La Belgique confirme son soutien à l’initiative marocaine d’autonomie au Sahara et annonce une traduction concrète de cette position sur les plans diplomatique et économique, dans le cadre d’un partenariat bilatéral que les deux capitales souhaitent davantage stratégique et structuré
La réaffirmation de ce soutien a été formulée à Rabat par le vice-premier ministre et ministre des Affaires étrangères, des Affaires européennes et du Commerce extérieur de la Belgique, Maxime Prévot, à l’issue de son entretien avec le ministre marocain des Affaires étrangères, de la Coopération africaine et des MRE, Nasser Bourita. Bruxelles considère l’Initiative d’autonomie sous souveraineté marocaine comme « la base la plus adéquate, sérieuse, crédible et réaliste » pour parvenir à une solution politique juste, durable et mutuellement acceptable au différend régional autour du Sahara. Cette prise de position s’inscrit dans la continuité de la déclaration conjointe signée à Bruxelles le 23 octobre 2025, qui actait déjà un alignement plus net de la diplomatie belge sur la vision marocaine de ce dossier.
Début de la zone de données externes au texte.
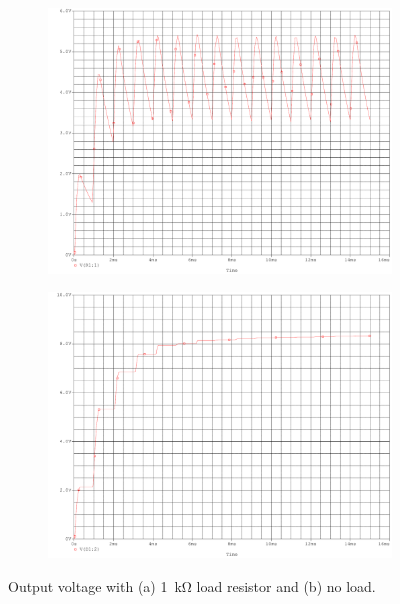 \documentclass{report}
\begin{document}
\begin{figure}[h]
	\begin{subfigure}{0.5\textwidth}
		\centering
		\includegraphics[width=\linewidth]{exp5load}
		\caption{}
		\label{fig:exp5load}
	\end{subfigure}
	\begin{subfigure}{0.5\textwidth}
		\centering
		\includegraphics[width=\linewidth]{exp5noload}
		\caption{}
		\label{fig:exp5noload}
	\end{subfigure}
	\caption{Output voltage with (a) \SI{1}{\kohm} load resistor and (b) no load.}
	\label{fig:exp5sim}
\end{figure}
\pagebreak
\end{document}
Maxime Prévot a souligné que la Belgique prend en compte le caractère existentiel de la question du Sahara pour le Maroc et situe clairement la région dans le cadre de la souveraineté et de l’unité nationales du Royaume. Il a insisté sur le fait que cette orientation s’inscrit dans le respect du droit international, ce qui lui confère une portée à la fois politique et juridique dans le contexte européen. Le chef de la diplomatie belge a indiqué vouloir « agir en conséquence » sur les plans diplomatique et économique, laissant entrevoir un renforcement coordonné des positions politiques et des coopérations sectorielles.
Sur le terrain, cette volonté devrait se traduire par une présence belge plus visible dans les provinces du Sud marocain. Le ministre a ainsi rappelé qu’un déplacement de l’ambassadeur de Belgique à Rabat dans la région du Sahara est prévu prochainement. Cette visite aura pour objectif de préparer et accompagner plusieurs initiatives économiques, incluant la venue d’entreprises belges et l’organisation de foires économiques en lien avec les trois agences régionales de développement. Dans la pratique, il s’agira de positionner les opérateurs belges sur les projets et chantiers en cours dans ces territoires, dans un contexte de montée en puissance des investissements internationaux à Laâyoune, Dakhla et dans l’arrière-pays saharien.
La Belgique a également clarifié le champ de compétence de sa représentation consulaire au Maroc, en réaffirmant que son consulat général à Rabat couvre l’ensemble du territoire marocain, sans distinction régionale, y compris la région du Sahara. Ce rappel administratif a une portée politique, puisqu’il acte dans les faits une approche unifiée du territoire marocain dans la gestion consulaire des ressortissants belges résidents ou de passage. Pour les citoyens belges et les acteurs économiques, cela signifie une continuité de services et une absence de traitement différencié entre le Nord et le Sud du Royaume.
La visite de Maxime Prévot intervient dans un contexte de dynamique positive des relations maroco-belges, marquées par un dialogue politique régulier et la volonté affichée des deux parties d’approfondir un partenariat qualifié de stratégique. Rabat et Bruxelles mettent en avant un socle fondé sur le respect mutuel et sur une convergence de vues concernant plusieurs dossiers d’intérêt commun, qu’il s’agisse de la sécurité, de la migration, de la coopération économique ou des enjeux liés à la région euro-méditerranéenne et africaine. Dans cette perspective, la question du Sahara devient un paramètre structurant de la relation bilatérale et un indicateur du degré d’alignement de la Belgique sur la vision marocaine.
En choisissant de réitérer publiquement son soutien à l’Initiative d’autonomie, la Belgique rejoint le mouvement de plusieurs États européens et internationaux qui considèrent cette option comme la voie la plus réaliste pour clore le différend. Cette prise de position renforce la légitimité diplomatique de la proposition marocaine dans les forums multilatéraux, tout en offrant à Bruxelles des marges de manœuvre supplémentaires pour densifier sa coopération économique avec le Maroc, notamment dans les régions sahariennes en plein développement. Pour les deux pays, l’enjeu est désormais de traduire ces déclarations en projets concrets, capables de consolider la dimension économique d’un rapprochement politique déjà bien engagé.